EXERCISE SET -
**a.** Set down the portion of the passage on HIV maintenance therapy from "Combination antiretroviral therapies" to "potent PI class.", with no changes.
**b.** Take the passage on protease inhibitor maintenance therapy for HIV further, writing on from its final sentence.

PASSAGE FOR REVIEW -
-- Opening Marker --
Anti-HIV drug regimens that include protease inhibitors (PIs) are very good at lowering viral load. However, some patients have a rise in HIV levels while on PI maintenance. It may be possible to keep HIV levels low using another class of drugs for maintenance that are easier to take and less expensive than PIs. If viral load increases while a patient is taking this second group of drugs, it may be possible to restart the PI drug regimen and again decrease HIV levels.
Combination antiretroviral therapies using protease inhibitors (PIs) are capable of suppressing plasma HIV RNA to undetectable levels. However, approximately 10% of patients who achieve undetectable viral loads will experience a detectable rise in HIV RNA each year. When HIV replication has been suppressed to very low levels, it may be possible to consolidate antiretroviral therapy into a simpler and potentially less toxic "maintenance" regimen without a PI. Such a regimen would ideally be potent enough to continue to maintain viral suppression but use agents that are better tolerated, more easily salvaged, less expensive, and/or more convenient than PI-containing regimens. Subsequent rises in HIV viremia with non-PI maintenance regimens may respond to resumption of the pre-maintenance PI-containing regimen, extending the use of the potent PI class.
-- Closing Marker --
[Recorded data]
-- Opening Marker --
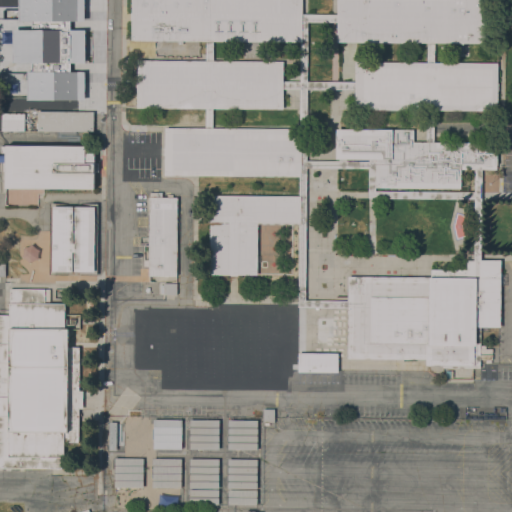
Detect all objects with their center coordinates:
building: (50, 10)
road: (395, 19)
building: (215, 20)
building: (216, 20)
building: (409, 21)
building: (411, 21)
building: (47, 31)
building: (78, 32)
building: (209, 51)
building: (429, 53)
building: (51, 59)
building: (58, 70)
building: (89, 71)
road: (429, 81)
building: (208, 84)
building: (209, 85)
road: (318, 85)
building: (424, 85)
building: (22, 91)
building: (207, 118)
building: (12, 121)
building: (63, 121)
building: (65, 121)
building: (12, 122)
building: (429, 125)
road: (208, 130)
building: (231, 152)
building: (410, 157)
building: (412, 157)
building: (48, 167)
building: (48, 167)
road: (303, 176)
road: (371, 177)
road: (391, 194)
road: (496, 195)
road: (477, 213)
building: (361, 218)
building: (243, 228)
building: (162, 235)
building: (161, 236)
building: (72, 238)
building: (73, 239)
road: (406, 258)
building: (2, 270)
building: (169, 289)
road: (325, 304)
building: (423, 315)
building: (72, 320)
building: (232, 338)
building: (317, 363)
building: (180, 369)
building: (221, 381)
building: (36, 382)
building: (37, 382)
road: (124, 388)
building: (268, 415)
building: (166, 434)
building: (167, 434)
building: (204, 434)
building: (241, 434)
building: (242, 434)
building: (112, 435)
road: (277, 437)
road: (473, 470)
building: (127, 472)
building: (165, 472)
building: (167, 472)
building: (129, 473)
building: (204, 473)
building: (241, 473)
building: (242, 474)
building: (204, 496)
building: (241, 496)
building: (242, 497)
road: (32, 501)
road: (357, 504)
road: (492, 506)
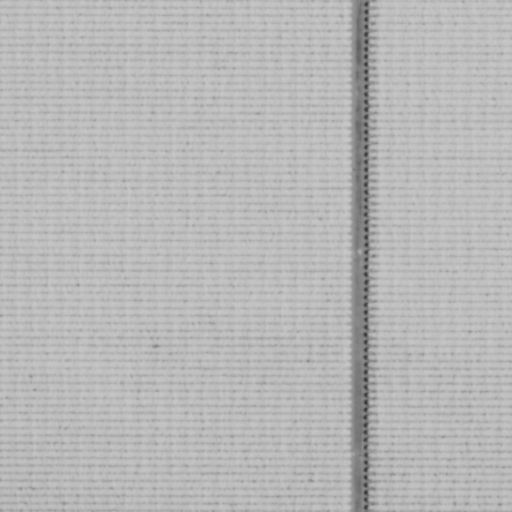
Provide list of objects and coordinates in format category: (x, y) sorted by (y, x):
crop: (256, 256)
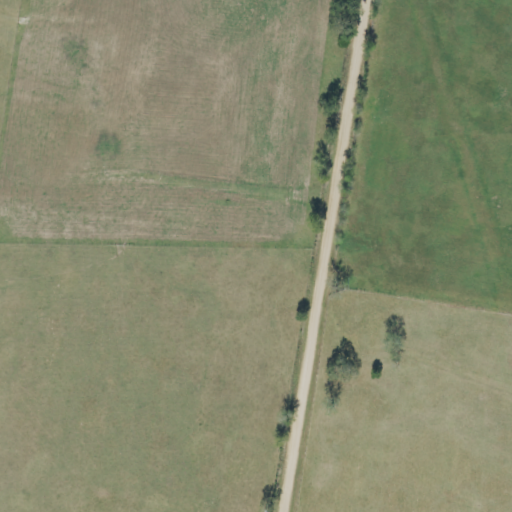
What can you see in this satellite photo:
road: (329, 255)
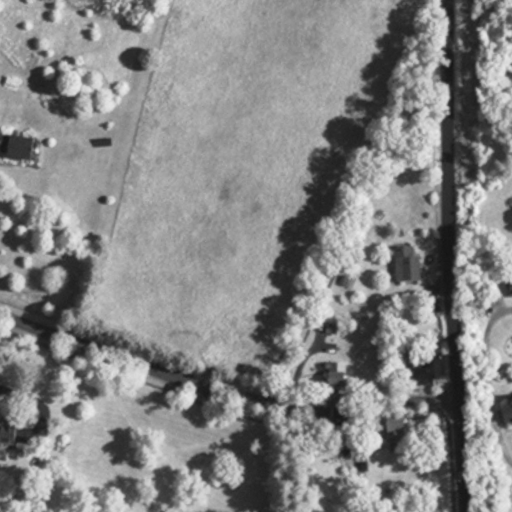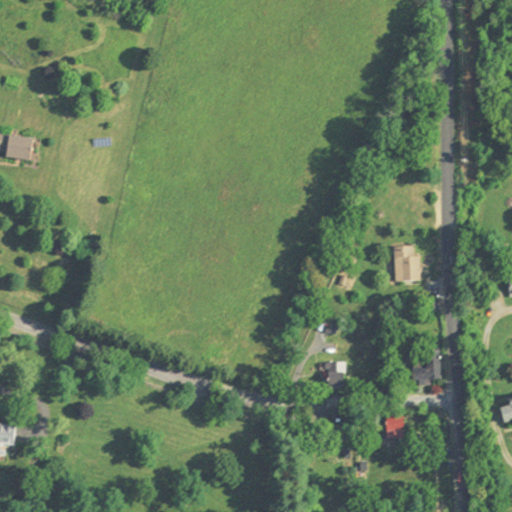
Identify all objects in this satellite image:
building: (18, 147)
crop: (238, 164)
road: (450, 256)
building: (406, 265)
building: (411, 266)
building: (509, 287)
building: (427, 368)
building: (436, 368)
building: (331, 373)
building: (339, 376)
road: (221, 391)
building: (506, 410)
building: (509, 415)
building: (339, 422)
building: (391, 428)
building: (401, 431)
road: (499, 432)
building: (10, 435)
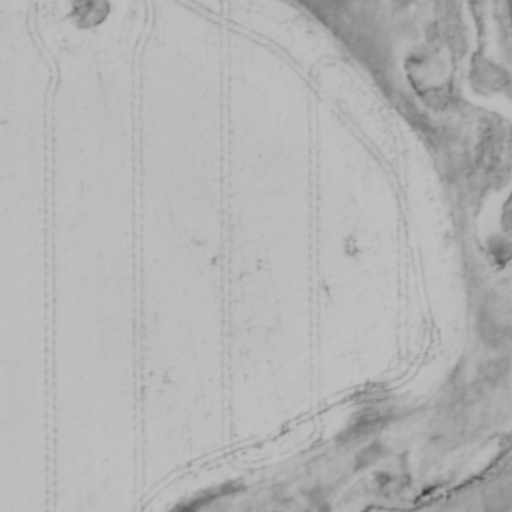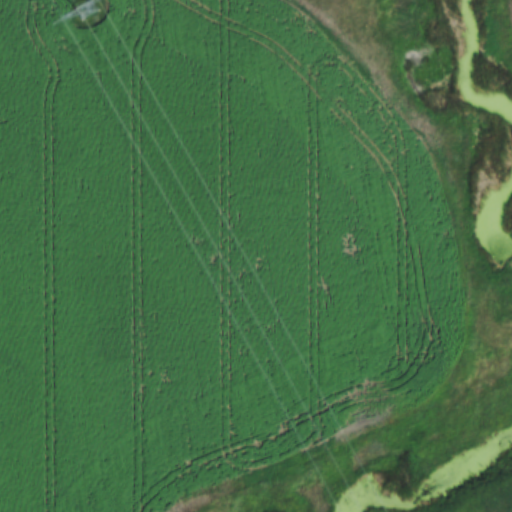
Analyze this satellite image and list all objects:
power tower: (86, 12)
-- Closing Marker --
-- Opening Marker --
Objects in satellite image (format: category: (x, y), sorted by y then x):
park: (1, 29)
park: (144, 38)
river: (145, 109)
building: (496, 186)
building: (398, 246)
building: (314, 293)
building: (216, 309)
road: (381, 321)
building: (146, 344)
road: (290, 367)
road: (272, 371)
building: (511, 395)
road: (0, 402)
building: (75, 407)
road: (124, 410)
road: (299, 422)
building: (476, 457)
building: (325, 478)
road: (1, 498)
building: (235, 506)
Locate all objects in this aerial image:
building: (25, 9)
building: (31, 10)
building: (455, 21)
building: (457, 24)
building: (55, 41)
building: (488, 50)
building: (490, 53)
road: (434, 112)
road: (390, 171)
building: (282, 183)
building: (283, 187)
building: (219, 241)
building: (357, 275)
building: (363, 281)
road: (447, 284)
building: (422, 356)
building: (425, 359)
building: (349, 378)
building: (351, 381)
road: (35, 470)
-- Closing Marker --
TASK-BY-TASK OUTPUTS -
**a.**
Combination antiretroviral therapies using protease inhibitors (PIs) are capable of suppressing plasma HIV RNA to undetectable levels. However, approximately 10% of patients who achieve undetectable viral loads will experience a detectable rise in HIV RNA each year. When HIV replication has been suppressed to very low levels, it may be possible to consolidate antiretroviral therapy into a simpler and potentially less toxic "maintenance" regimen without a PI. Such a regimen would ideally be potent enough to continue to maintain viral suppression but use agents that are better tolerated, more easily salvaged, less expensive, and/or more convenient than PI-containing regimens. Subsequent rises in HIV viremia with non-PI maintenance regimens may respond to resumption of the pre-maintenance PI-containing regimen, extending the use of the potent PI class.

**b.**
Patients are randomized 1:1:1 to treatment with ddI/d4T/HU (Arm A) versus ddI/d4T/EFV (Arm B) versus continuation of the pre-entry PI-containing regimen (Arm C). Viral load is measured at Weeks 1, 2, 4, 8, 12, 16, 20, and 24, then every 8 weeks for up to 3 years. Upon virologic failure (plasma HIV RNA greater than or equal to 200 copies/ml), or drug intolerance, patients on the maintenance regimens (Arms A and B) restart their pre-entry PI-containing regimen. Patients on Arm C are managed according to best medical judgment of their primary care provider in the event of virologic failure.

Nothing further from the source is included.